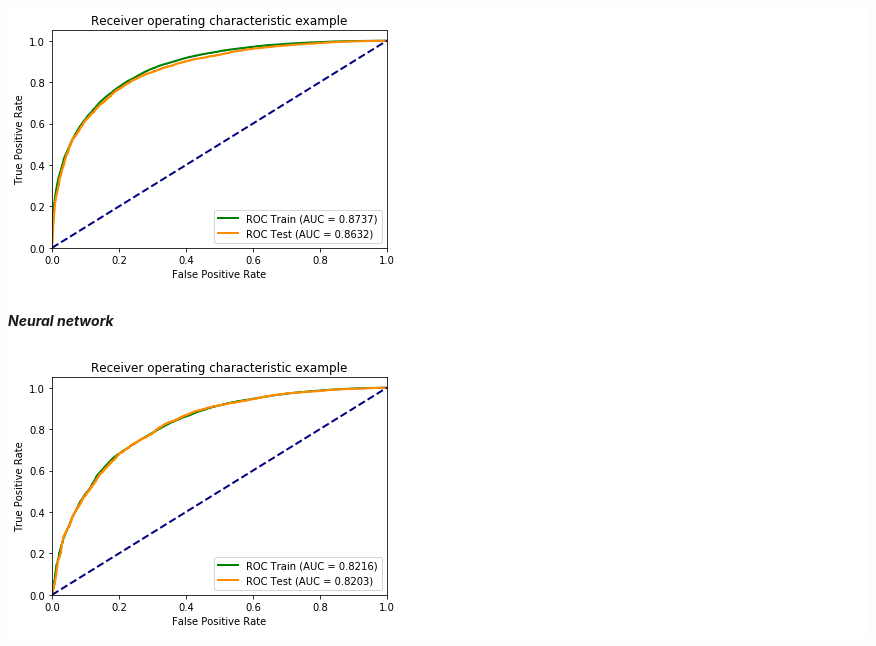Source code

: ![roc_auc_curve_gbt](roc_auc_curve_gbt.jpg)
##### Neural network
![roc_auc_curve_nn](roc_auc_curve_nn.jpg)
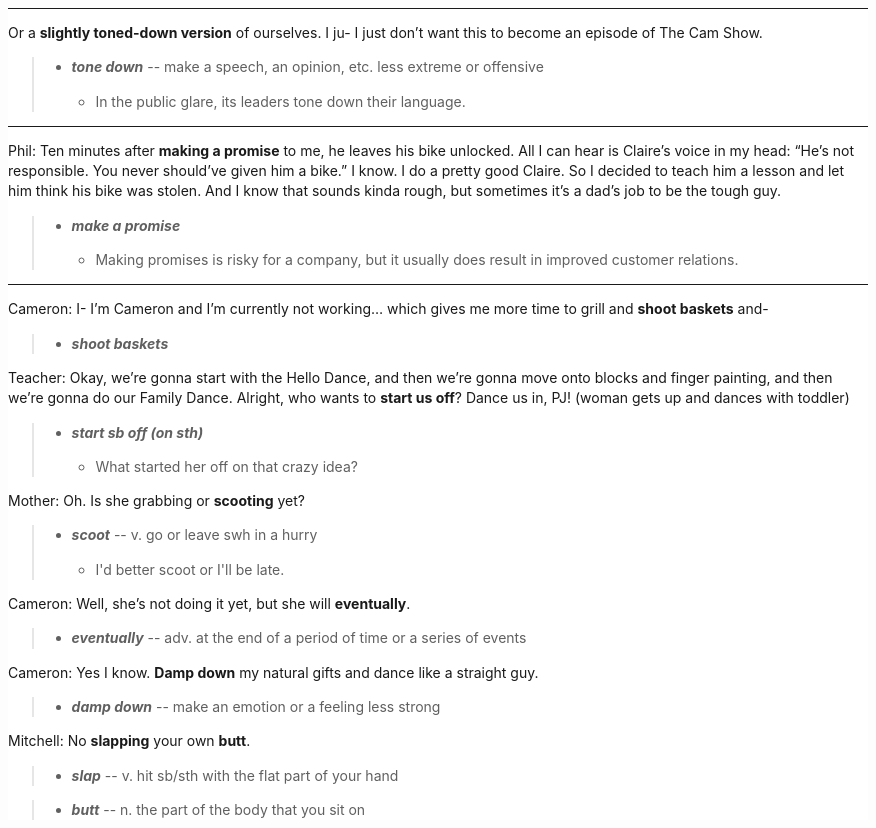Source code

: ----------------------- 

Or a **slightly toned-down version** of ourselves. I ju- I just don’t want this to become an episode of The Cam Show.

> * ***tone down*** -- make a speech, an opinion, etc. less extreme or offensive
>
>    * In the public glare, its leaders tone down their language.

---------------------- 

Phil: Ten minutes after **making a promise** to me, he leaves his bike unlocked. All I can hear is Claire’s voice in my head: “He’s not responsible. You never should’ve given him a bike.” I know. I do a pretty good Claire. So I decided to teach him a lesson and let him think his bike was stolen. And I know that sounds kinda rough, but sometimes it’s a dad’s job to be the tough guy.

> * ***make a promise***
>
>    * Making promises is risky for a company, but it usually does result in improved customer relations.

----------

Cameron: I- I’m Cameron and I’m currently not working… which gives me more time to grill and **shoot baskets** and-

> * ***shoot baskets***


Teacher: Okay, we’re gonna start with the Hello Dance, and then we’re gonna move onto blocks and finger painting, and then we’re gonna do our Family Dance. Alright, who wants to **start us off**? Dance us in, PJ! (woman gets up and dances with toddler)

> * ***start sb off (on sth)***
>
>    * What started her off on that crazy idea?



Mother: Oh. Is she grabbing or **scooting** yet? 

> * ***scoot*** -- v. go or leave swh in a hurry
>
>    * I'd better scoot or I'll be late.



Cameron: Well, she’s not doing it yet, but she will **eventually**.

> * ***eventually*** -- adv. at the end of a period of time or a series of events


Cameron: Yes I know. **Damp down** my natural gifts and dance like a straight guy.

> * ***damp down*** -- make an emotion or a feeling less strong

Mitchell: No **slapping** your own **butt**.

> * ***slap*** -- v. hit sb/sth with the flat part of your hand 

> * ***butt*** -- n. the part of the body that you sit on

+ + +

§ What to produce
Return the entries verbatim, pictures excluded.

§ Solution
Source code

: ![roc_auc_curve_gbt](roc_auc_curve_gbt.jpg)
##### Neural network
![roc_auc_curve_nn](roc_auc_curve_nn.jpg)
Source code

: ----------------------- 

Or a **slightly toned-down version** of ourselves. I ju- I just don’t want this to become an episode of The Cam Show.

> * ***tone down*** -- make a speech, an opinion, etc. less extreme or offensive
>
>    * In the public glare, its leaders tone down their language.

---------------------- 

Phil: Ten minutes after **making a promise** to me, he leaves his bike unlocked. All I can hear is Claire’s voice in my head: “He’s not responsible. You never should’ve given him a bike.” I know. I do a pretty good Claire. So I decided to teach him a lesson and let him think his bike was stolen. And I know that sounds kinda rough, but sometimes it’s a dad’s job to be the tough guy.

> * ***make a promise***
>
>    * Making promises is risky for a company, but it usually does result in improved customer relations.

----------

Cameron: I- I’m Cameron and I’m currently not working… which gives me more time to grill and **shoot baskets** and-

> * ***shoot baskets***


Teacher: Okay, we’re gonna start with the Hello Dance, and then we’re gonna move onto blocks and finger painting, and then we’re gonna do our Family Dance. Alright, who wants to **start us off**? Dance us in, PJ! (woman gets up and dances with toddler)

> * ***start sb off (on sth)***
>
>    * What started her off on that crazy idea?



Mother: Oh. Is she grabbing or **scooting** yet? 

> * ***scoot*** -- v. go or leave swh in a hurry
>
>    * I'd better scoot or I'll be late.



Cameron: Well, she’s not doing it yet, but she will **eventually**.

> * ***eventually*** -- adv. at the end of a period of time or a series of events


Cameron: Yes I know. **Damp down** my natural gifts and dance like a straight guy.

> * ***damp down*** -- make an emotion or a feeling less strong

Mitchell: No **slapping** your own **butt**.

> * ***slap*** -- v. hit sb/sth with the flat part of your hand 

> * ***butt*** -- n. the part of the body that you sit on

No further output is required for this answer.